Second, the prompts or specifications used to generate significant pieces of code should be version-controlled alongside the code. Some teams keep these in a specs/ or prompts/ directory. The practice is not yet standard, but the rationale is the same as for any other design document.
Third, tests serve as executable what descriptions, and this is where the traditional testing argument for LLM-generated code actually has teeth. A test suite does not just verify that generated code works; it encodes what the code is supposed to do in a form that survives the session. When you regenerate or modify the implementation, the tests tell you whether the what was honored. This is why teams using LLMs heavily report that test coverage becomes more important, not less: the tests are doing double duty as the preserved intent.
What Survives Change
Fowler, Parsons, and Joshi frame the engineering challenge as building systems that survive change. LLMs are changing where the what/how boundary can live, and the ability to regenerate implementations from descriptions is a genuine advance. If your what is well-preserved and your tests are solid, regenerating a module is far less risky than it used to be.

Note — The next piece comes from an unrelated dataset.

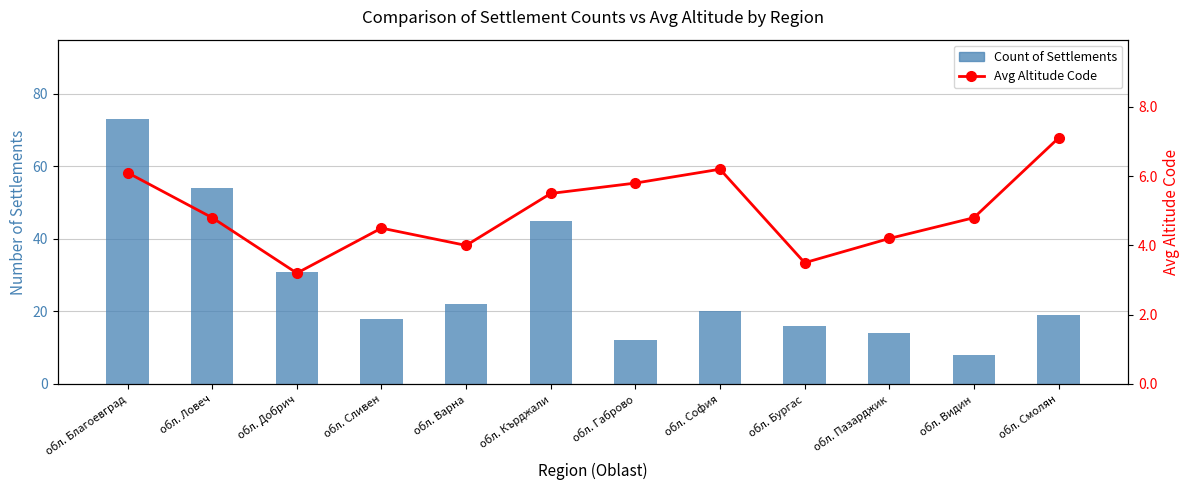

Reading right to left, list all the values displayed in this chart.

Count of Settlements: обл. Смолян=19.0	обл. Видин=8.0	обл. Пазарджик=14.0	обл. Бургас=16.0	обл. София=20.0	обл. Габрово=12.0	обл. Кърджали=45.0	обл. Варна=22.0	обл. Сливен=18.0	обл. Добрич=31.0	обл. Ловеч=54.0	обл. Благоевград=73.0
Avg Altitude Code: обл. Смолян=7.1	обл. Видин=4.8	обл. Пазарджик=4.2	обл. Бургас=3.5	обл. София=6.2	обл. Габрово=5.8	обл. Кърджали=5.5	обл. Варна=4.0	обл. Сливен=4.5	обл. Добрич=3.2	обл. Ловеч=4.8	обл. Благоевград=6.1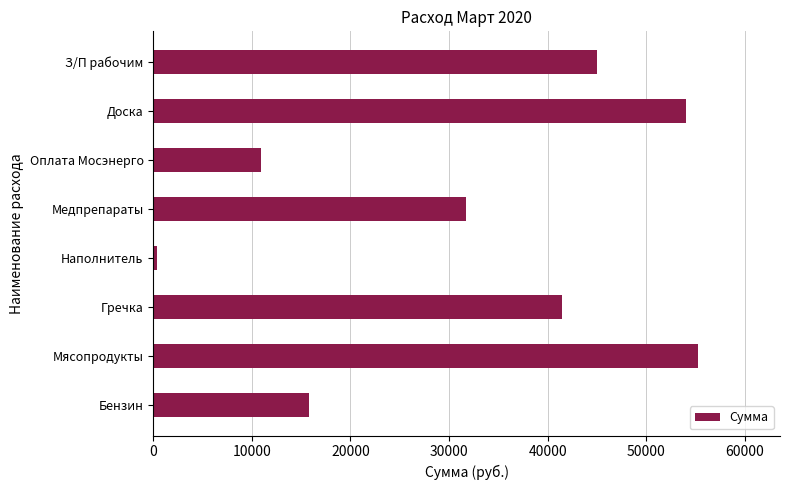

List the labels in order of value, largest first.

Мясопродукты, Доска, З/П рабочим, Гречка, Медпрепараты, Бензин, Оплата Мосэнерго, Наполнитель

The underlying principle does not change, though. Systems survive change when the what is durable and the how is replaceable. LLMs make the how more replaceable than ever; that is the opportunity. The risk is assuming that this comes for free, that you can skip preserving the what because the LLM will regenerate it on demand.
It will not regenerate your intent. It will generate code that plausibly matches a description you provide at that future moment, with that future context, by that future developer. Whether that matches the original intent depends entirely on whether the original intent was preserved somewhere it can actually be consulted.
The what/how loop has been the central organizing challenge of software abstractions for decades. LLMs do not resolve it; they add a powerful new tool that makes the discipline around it both more consequential and easier to neglect.